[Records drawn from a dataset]
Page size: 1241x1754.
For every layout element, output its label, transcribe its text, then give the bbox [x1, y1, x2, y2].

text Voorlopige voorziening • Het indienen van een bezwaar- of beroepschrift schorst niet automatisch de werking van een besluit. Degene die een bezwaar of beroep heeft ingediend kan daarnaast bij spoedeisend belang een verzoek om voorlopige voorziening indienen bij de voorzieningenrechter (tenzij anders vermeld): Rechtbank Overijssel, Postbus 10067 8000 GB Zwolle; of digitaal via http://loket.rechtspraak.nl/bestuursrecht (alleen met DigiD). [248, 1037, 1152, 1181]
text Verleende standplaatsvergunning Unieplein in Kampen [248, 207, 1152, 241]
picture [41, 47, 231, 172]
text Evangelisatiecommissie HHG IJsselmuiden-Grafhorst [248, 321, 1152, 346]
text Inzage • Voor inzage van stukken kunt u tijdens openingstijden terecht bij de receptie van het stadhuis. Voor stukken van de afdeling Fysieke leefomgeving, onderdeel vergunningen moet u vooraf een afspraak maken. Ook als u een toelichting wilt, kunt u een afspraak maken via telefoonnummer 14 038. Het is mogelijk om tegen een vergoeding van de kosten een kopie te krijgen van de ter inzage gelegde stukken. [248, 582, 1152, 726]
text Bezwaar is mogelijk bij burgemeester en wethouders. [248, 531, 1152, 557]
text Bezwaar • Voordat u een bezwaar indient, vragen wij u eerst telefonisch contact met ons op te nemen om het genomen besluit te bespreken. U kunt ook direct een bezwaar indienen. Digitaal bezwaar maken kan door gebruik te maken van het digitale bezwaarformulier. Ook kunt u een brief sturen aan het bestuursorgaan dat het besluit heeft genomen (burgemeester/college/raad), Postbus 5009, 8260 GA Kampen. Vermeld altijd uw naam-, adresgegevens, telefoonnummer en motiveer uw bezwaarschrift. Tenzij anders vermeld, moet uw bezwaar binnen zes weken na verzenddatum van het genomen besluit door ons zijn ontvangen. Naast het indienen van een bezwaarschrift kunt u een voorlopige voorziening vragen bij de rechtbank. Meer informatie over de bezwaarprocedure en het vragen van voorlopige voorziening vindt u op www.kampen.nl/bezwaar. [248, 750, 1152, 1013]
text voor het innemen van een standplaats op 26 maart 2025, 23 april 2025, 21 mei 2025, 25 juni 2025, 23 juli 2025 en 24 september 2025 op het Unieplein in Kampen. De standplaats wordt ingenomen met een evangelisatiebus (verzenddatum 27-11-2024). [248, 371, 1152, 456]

THE TASK » Produce a word-for-word copy of all the entries above.

TASK OUTPUT »
Page size: 1241x1754.
For every layout element, output its label, transcribe its text, then give the bbox [x1, y1, x2, y2].

text Voorlopige voorziening • Het indienen van een bezwaar- of beroepschrift schorst niet automatisch de werking van een besluit. Degene die een bezwaar of beroep heeft ingediend kan daarnaast bij spoedeisend belang een verzoek om voorlopige voorziening indienen bij de voorzieningenrechter (tenzij anders vermeld): Rechtbank Overijssel, Postbus 10067 8000 GB Zwolle; of digitaal via http://loket.rechtspraak.nl/bestuursrecht (alleen met DigiD). [248, 1037, 1152, 1181]
text Verleende standplaatsvergunning Unieplein in Kampen [248, 207, 1152, 241]
picture [41, 47, 231, 172]
text Evangelisatiecommissie HHG IJsselmuiden-Grafhorst [248, 321, 1152, 346]
text Inzage • Voor inzage van stukken kunt u tijdens openingstijden terecht bij de receptie van het stadhuis. Voor stukken van de afdeling Fysieke leefomgeving, onderdeel vergunningen moet u vooraf een afspraak maken. Ook als u een toelichting wilt, kunt u een afspraak maken via telefoonnummer 14 038. Het is mogelijk om tegen een vergoeding van de kosten een kopie te krijgen van de ter inzage gelegde stukken. [248, 582, 1152, 726]
text Bezwaar is mogelijk bij burgemeester en wethouders. [248, 531, 1152, 557]
text Bezwaar • Voordat u een bezwaar indient, vragen wij u eerst telefonisch contact met ons op te nemen om het genomen besluit te bespreken. U kunt ook direct een bezwaar indienen. Digitaal bezwaar maken kan door gebruik te maken van het digitale bezwaarformulier. Ook kunt u een brief sturen aan het bestuursorgaan dat het besluit heeft genomen (burgemeester/college/raad), Postbus 5009, 8260 GA Kampen. Vermeld altijd uw naam-, adresgegevens, telefoonnummer en motiveer uw bezwaarschrift. Tenzij anders vermeld, moet uw bezwaar binnen zes weken na verzenddatum van het genomen besluit door ons zijn ontvangen. Naast het indienen van een bezwaarschrift kunt u een voorlopige voorziening vragen bij de rechtbank. Meer informatie over de bezwaarprocedure en het vragen van voorlopige voorziening vindt u op www.kampen.nl/bezwaar. [248, 750, 1152, 1013]
text voor het innemen van een standplaats op 26 maart 2025, 23 april 2025, 21 mei 2025, 25 juni 2025, 23 juli 2025 en 24 september 2025 op het Unieplein in Kampen. De standplaats wordt ingenomen met een evangelisatiebus (verzenddatum 27-11-2024). [248, 371, 1152, 456]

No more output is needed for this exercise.